*** Opening of Data for this task ***
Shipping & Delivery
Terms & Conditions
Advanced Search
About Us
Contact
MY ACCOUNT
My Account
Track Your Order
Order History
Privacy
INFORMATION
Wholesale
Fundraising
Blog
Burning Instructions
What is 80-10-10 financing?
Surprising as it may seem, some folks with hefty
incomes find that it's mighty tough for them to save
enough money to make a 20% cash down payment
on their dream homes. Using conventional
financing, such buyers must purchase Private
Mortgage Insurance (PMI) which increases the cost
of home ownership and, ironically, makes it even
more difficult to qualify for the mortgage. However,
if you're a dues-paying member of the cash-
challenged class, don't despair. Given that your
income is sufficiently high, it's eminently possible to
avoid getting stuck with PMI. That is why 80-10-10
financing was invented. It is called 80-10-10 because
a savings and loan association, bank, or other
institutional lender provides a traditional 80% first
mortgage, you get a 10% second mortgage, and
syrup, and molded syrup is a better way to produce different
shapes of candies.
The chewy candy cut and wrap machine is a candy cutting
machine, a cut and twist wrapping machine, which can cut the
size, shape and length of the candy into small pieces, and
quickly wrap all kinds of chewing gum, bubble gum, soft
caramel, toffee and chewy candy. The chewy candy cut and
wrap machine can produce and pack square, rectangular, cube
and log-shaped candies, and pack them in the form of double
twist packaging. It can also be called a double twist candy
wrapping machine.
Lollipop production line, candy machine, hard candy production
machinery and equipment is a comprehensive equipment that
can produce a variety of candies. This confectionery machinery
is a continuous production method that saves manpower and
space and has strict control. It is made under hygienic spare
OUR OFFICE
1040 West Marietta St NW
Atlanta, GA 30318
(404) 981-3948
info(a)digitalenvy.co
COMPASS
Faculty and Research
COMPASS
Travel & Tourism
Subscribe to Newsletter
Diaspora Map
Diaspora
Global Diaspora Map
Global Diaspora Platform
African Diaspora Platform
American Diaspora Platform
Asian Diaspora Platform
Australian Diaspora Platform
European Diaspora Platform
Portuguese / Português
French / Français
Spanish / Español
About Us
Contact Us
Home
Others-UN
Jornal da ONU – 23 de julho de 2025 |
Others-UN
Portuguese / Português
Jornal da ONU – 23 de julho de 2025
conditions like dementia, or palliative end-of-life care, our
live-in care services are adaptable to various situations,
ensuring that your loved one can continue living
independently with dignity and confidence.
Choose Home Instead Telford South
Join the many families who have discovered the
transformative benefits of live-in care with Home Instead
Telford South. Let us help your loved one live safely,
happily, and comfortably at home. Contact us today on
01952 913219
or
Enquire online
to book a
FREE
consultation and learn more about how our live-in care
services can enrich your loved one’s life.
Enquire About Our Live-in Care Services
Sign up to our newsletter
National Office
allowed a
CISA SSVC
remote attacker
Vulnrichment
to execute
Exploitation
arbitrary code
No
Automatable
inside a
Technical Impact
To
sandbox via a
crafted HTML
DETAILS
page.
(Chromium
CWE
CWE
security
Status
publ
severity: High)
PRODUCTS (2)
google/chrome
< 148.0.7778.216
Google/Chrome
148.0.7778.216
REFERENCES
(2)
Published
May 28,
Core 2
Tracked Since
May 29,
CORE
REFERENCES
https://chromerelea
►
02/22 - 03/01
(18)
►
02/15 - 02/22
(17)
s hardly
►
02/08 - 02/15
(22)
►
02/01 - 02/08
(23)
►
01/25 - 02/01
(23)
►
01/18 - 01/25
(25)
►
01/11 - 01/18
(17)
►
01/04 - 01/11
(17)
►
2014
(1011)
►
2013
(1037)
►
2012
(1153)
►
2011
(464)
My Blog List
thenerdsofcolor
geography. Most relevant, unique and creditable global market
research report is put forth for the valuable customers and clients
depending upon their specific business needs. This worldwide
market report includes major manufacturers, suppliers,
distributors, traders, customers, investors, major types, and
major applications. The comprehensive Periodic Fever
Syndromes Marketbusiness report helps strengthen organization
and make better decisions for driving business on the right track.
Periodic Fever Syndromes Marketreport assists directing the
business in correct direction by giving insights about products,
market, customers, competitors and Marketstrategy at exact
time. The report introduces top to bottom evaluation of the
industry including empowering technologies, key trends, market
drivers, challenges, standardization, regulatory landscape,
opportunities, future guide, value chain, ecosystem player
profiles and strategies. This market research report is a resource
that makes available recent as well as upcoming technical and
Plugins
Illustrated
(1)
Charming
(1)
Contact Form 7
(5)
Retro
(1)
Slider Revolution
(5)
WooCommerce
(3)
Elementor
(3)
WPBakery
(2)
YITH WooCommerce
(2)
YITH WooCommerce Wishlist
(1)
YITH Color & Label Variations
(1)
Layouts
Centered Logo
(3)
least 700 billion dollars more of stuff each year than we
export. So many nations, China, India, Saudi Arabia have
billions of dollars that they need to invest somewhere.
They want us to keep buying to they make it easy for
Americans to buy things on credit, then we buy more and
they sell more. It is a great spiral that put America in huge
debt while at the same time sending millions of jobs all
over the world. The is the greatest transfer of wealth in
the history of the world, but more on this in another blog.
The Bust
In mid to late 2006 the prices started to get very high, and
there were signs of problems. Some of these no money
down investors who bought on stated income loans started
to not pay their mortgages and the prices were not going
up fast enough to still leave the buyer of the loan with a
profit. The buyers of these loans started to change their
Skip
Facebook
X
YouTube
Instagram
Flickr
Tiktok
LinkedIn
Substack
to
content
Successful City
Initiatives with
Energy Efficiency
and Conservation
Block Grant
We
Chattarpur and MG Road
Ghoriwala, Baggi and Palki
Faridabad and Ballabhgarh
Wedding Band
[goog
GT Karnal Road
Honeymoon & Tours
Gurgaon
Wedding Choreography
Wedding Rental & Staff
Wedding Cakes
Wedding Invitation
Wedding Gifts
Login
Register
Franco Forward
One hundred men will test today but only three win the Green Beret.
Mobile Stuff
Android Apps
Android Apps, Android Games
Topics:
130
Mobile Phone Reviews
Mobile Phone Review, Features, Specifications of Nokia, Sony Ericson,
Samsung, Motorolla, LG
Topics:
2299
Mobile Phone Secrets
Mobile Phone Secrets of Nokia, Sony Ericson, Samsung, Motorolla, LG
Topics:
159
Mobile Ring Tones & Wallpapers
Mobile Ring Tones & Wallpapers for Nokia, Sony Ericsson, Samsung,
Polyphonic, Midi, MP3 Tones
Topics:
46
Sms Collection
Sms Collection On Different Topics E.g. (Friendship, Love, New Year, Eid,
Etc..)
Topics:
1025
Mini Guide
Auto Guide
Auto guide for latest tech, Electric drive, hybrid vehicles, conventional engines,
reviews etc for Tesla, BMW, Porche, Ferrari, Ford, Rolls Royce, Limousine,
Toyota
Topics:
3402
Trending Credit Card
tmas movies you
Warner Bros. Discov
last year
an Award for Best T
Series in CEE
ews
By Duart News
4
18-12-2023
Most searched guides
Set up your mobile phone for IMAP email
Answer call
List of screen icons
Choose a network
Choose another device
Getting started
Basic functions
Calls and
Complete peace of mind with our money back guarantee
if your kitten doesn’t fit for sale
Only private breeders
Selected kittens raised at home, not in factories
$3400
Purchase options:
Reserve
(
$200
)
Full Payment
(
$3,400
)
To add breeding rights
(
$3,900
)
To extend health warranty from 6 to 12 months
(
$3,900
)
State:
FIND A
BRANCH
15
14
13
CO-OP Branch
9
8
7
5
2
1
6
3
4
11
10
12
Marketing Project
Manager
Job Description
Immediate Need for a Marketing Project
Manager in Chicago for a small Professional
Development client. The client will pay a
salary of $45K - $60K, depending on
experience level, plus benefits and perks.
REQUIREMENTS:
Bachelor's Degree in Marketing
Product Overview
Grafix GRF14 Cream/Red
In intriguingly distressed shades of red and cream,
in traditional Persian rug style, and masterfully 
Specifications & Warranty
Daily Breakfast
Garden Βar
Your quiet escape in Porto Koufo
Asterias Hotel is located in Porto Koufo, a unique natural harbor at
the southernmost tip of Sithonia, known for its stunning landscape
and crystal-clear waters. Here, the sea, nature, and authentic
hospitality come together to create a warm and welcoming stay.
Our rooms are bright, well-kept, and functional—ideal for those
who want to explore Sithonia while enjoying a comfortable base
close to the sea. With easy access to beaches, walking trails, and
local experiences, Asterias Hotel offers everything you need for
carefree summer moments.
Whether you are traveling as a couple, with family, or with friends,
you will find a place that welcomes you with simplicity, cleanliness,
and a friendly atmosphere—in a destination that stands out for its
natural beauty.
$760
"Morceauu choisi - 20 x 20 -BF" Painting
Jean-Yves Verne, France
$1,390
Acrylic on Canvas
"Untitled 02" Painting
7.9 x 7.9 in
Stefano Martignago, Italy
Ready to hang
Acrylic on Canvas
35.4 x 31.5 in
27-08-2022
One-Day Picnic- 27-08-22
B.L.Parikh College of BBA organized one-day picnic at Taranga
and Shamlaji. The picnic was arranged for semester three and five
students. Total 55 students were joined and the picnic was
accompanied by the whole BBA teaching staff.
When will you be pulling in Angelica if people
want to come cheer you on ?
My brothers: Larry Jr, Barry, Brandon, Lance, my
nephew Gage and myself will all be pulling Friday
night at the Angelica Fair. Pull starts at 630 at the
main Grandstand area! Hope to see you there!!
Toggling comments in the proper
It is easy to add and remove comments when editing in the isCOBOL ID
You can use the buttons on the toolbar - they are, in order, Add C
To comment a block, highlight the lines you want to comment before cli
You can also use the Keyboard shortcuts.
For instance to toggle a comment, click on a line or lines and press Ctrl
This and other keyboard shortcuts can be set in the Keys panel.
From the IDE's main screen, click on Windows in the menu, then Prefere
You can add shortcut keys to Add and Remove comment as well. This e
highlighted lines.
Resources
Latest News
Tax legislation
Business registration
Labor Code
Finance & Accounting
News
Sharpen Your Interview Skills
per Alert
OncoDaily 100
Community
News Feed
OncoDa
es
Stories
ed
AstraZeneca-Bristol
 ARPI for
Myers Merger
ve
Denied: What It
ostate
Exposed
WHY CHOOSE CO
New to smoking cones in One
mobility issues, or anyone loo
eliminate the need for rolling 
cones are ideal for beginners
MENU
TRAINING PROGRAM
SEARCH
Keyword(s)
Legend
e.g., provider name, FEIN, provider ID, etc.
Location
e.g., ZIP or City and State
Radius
*** Close of Data for this task ***
Problem to solve: Render the records as a Markdown table with the columns Row and Line, from the first line through the line containing "incomes find that". Number each line in Row, put its text in Line, and omit blank lines.

Response area:
| Row | Line |
|---|---|
| 1 | Shipping & Delivery |
| 2 | Terms & Conditions |
| 3 | Advanced Search |
| 4 | About Us |
| 5 | Contact |
| 6 | MY ACCOUNT |
| 7 | My Account |
| 8 | Track Your Order |
| 9 | Order History |
| 10 | Privacy |
| 11 | INFORMATION |
| 12 | Wholesale |
| 13 | Fundraising |
| 14 | Blog |
| 15 | Burning Instructions |
| 16 | What is 80-10-10 financing? |
| 17 | Surprising as it may seem, some folks with hefty |
| 18 | incomes find that it's mighty tough for them to save |